Мальчишка то смотрел ему в глаза, то отводил взгляд, но на вопрос не отвечал.
– Хайдаркулов, спроси, чей этот дом? Кто его отец? Кто он сам и кто этот убитый?
Солдат произнес несколько фраз на таджикском. Мальчишка нервно вздрагивал, крутил опущенной головой, он был напуган, но не настолько, чтобы это назвать страхом.
– Он не хочет ничего нам говорить, а тот парень ему вроде брат.
– Не хочет? Посмотрим, а ну выведи его со двора. К стенке! Сейчас захочет.
Мальчишка стоял у высокой глухой стены своего родного дома и все так же молчал. Он никого и ни о чем не просил, не плакал. Только его бегающий взгляд говорил о том, что он понимал, что произойдет дальше. Зрачки трех автоматов смотрели ему в грудь. Предохранители сняты. Патроны в патроннике. Чужие солдаты что-то кричат ему в лицо.
– Хайдаркулов, спроси его еще раз.
– Товарищ лейтенант, он, наверное, ничего не знает, он боится.
– Не знаю, чего он боится, но автомат в этом возрасте они все держат хорошо.

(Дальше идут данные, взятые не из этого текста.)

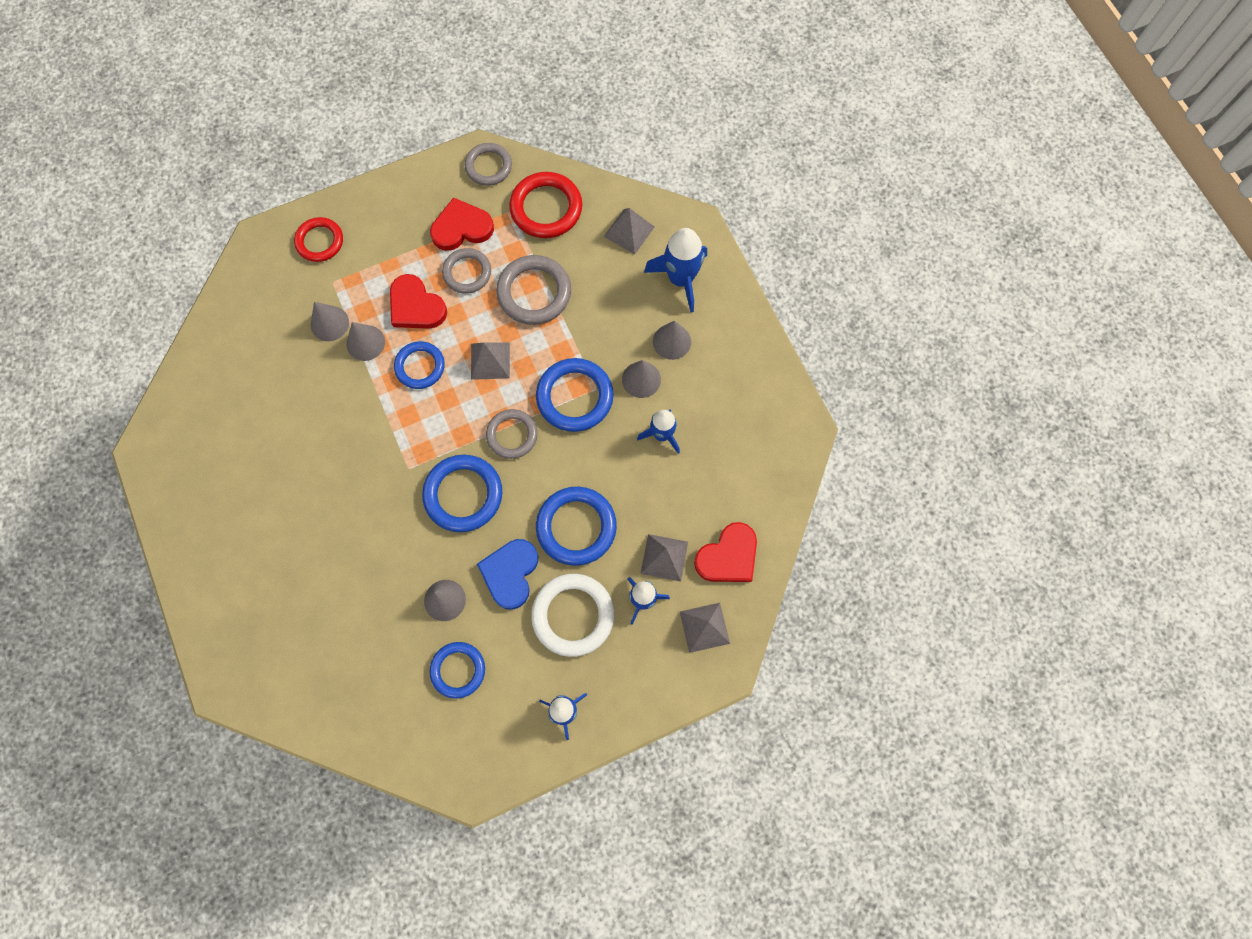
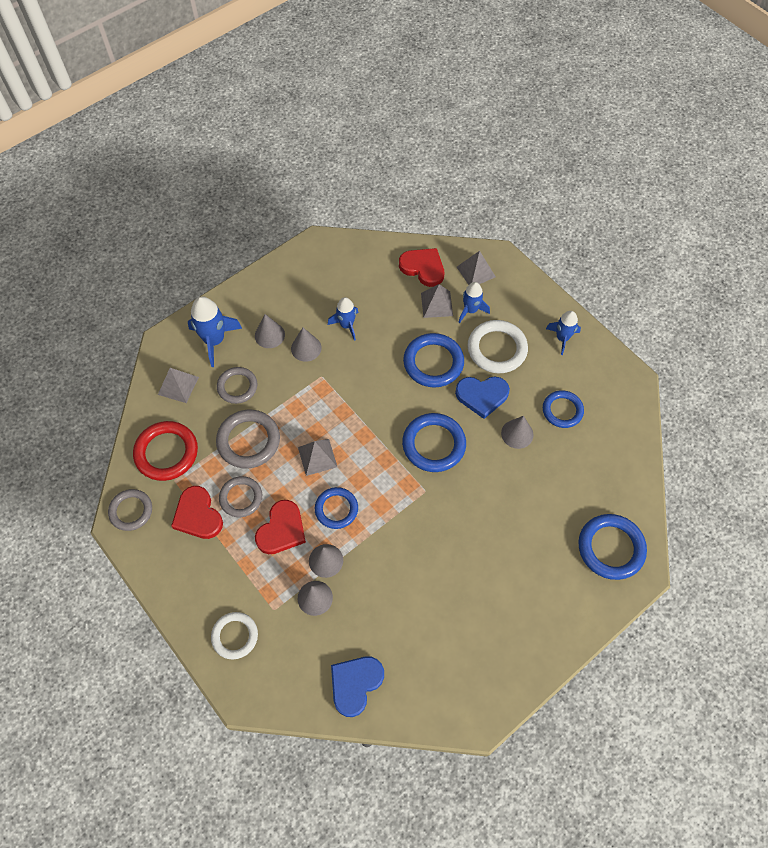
camera: 105 degrees left, 10 degrees down
red ring [294,217,343,262] -> white ring [211,612,258,659]
grey ring [486,409,538,459] -> grey ring moved to [217,367,257,404]
blue ring [536,358,614,432] -> blue ring moved to [578,514,647,580]
none -> blue heart [331,656,384,717]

Мысли, как сноп искр, носились у Ремизова в голове: «Это же готовый мститель, они же все безжалостны. Это у меня есть причина и следствие, сострадание и гуманность. У них – выстрел в спину. А этот бача – зверек, последыш своего отца. В доме патроны, где-то и оружие есть. Кто бы знал, прошел всего месяц, как мы здесь, а мир сломался. Окончательно, навсегда. Так что же делать?»
– Товарищ лейтенант, – Кныш тронул командира за локоть, – вы не знаете, что с ним делать? Давайте я его шлепну.